Your facts are wrong for all: MS, Apple, and Google. Apprentice for sure.
moonwatcher
67%
33%
moonwatcher,
User Rank: Strategist
1/4/2014 | 1:51:37 PM
Re: 8 Reasons to hate Windows 8.1 if you already hate it.
Sorry, but the "Start" button in Win 8.1 is NOT a "real" Start button. Give us users who have no intention of blowing money on a touch sensitive monitor the old Start button from Windows 7. OK, se we CAN install Classic Shell or Start8 from Stardock, but the the bottom line is that we shouldn't HAVE to do so at all. Forcing the inferior tablet interface on us desktop users, most of which already have bought into either iOS or Android tablets, was a dumb decision by Microsoft. And jeez even us old scumbag Windows users had grown to love the Aero interface of Windows 7. Now it looks like a 4th graders gaudy idea of Crayola heaven, with endless scrolling required to get to the apps you might want. At least they did allow us to bypass Metro and boot directly to the desktop, so I guess in that respect it was an upgrade...BTW, on several computers I've noted that it sometimes takes more than one attempt to move the mouse to the corner to get the charms bar to pop up.

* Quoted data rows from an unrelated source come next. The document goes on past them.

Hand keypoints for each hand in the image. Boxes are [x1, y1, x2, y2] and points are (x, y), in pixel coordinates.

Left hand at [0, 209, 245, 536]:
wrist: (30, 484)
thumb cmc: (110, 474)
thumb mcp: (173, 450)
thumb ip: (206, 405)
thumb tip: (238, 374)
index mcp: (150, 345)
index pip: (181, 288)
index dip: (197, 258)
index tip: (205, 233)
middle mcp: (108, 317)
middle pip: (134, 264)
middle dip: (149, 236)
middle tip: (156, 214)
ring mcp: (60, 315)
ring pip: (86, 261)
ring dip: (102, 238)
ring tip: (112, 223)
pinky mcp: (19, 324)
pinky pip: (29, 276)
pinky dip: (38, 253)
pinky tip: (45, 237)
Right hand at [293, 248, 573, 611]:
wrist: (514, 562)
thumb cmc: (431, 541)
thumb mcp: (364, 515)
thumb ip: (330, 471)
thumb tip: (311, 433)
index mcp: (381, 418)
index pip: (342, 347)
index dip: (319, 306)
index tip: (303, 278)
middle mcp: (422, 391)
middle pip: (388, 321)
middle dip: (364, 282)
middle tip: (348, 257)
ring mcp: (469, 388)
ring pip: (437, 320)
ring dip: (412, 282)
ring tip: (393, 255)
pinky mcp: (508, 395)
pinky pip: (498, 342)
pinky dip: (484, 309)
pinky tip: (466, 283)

Just a waste of the users time and patience... I have an old XP box (ancient Core 2 Duo) that is going strong. Looks like I'll upgrade to Windows 7 Home or Pro, but I sure wish it were cheaper. Hell, I'd upgrade to Window 8.1 (and fix it) if it were cheaper. Seems the original $39 was about what it was worth.
diabloggical
67%
33%
diabloggical,
User Rank: Strategist
1/3/2014 | 1:41:08 PM
Re: 8000 reasons galore and counting
I wish I could give you 100 thumbs up.  It's like Microsoft is trying to drive customers away. 
diabloggical
IW Pick
67%
33%
diabloggical,
User Rank: Strategist
1/3/2014 | 1:39:04 PM
Windows 8 and 8.1

Yes a lot of people are using tablets recreationally now, but laptops are for working and no is talking about the way Windows has continuously reduced productivity. With every update they add keystrokes and change things just to change them without reason. (What was wrong for clicking "Y" to save or "N" for new?) Used to be able to ALT,F,U to get into document set-up, now you have to mouse it all the way. Thank heaven for Windows Explorer (now File Explorer), even though it takes 5 actions to get to the file you need to access. Why not give users the choice to automatically bypass those ridiculous tiles.  

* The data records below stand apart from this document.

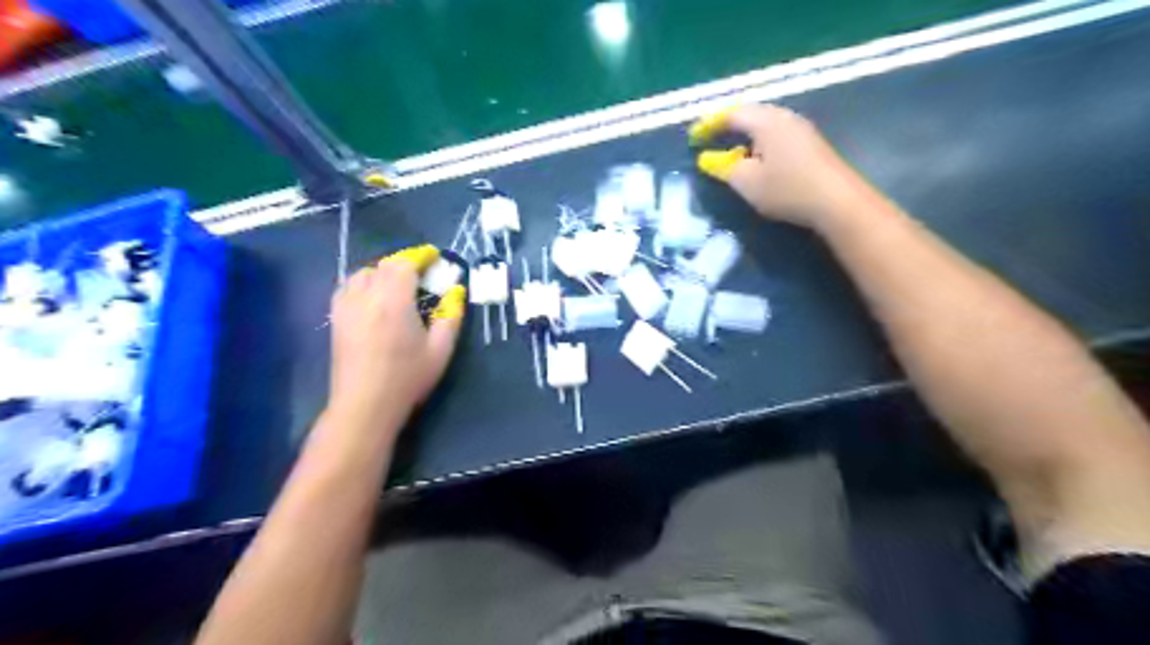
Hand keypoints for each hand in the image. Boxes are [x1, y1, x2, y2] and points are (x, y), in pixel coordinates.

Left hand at [325, 246, 464, 428]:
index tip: (434, 257)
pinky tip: (372, 297)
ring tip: (397, 284)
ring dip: (382, 272)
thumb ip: (451, 316)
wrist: (365, 404)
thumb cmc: (407, 378)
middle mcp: (367, 296)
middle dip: (404, 263)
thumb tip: (456, 292)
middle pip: (383, 266)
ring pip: (362, 274)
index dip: (420, 256)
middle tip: (422, 273)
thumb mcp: (440, 350)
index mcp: (394, 301)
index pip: (405, 264)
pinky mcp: (336, 319)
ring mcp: (347, 307)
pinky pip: (346, 287)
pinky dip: (362, 283)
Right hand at [691, 104, 863, 226]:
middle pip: (750, 113)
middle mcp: (784, 117)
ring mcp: (801, 129)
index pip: (731, 114)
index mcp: (766, 121)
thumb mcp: (747, 182)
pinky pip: (776, 134)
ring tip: (730, 149)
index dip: (710, 124)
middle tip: (710, 138)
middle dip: (727, 125)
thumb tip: (707, 158)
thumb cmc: (787, 189)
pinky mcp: (811, 144)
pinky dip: (759, 142)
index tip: (694, 138)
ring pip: (765, 123)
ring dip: (745, 134)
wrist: (837, 201)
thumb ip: (723, 168)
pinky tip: (758, 158)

While I'm at it, what's up with Outlook? All if a sudden all folders default to a reading view and must be changed individually, plus with the 8.1 upgrade when writing a new email the toolbar moves to the "File" tab - absolutely the last tab you would ever use when writing an email (you need to be on the "Message" tab). BTW, maybe 8.0 booted up faster, but 8.1 is way slower. I can make coffee and clean my kitchen while I wait - and it is definitely not the fault of my new MSi computer. 

 

Also, the new Start button is a joke.  Is that a passive-aggressive Microsoft stab at its PC user base?  They couldn't do more to create a customer base for a smart competitor.  There are a lot of us looking for a Windows alternative.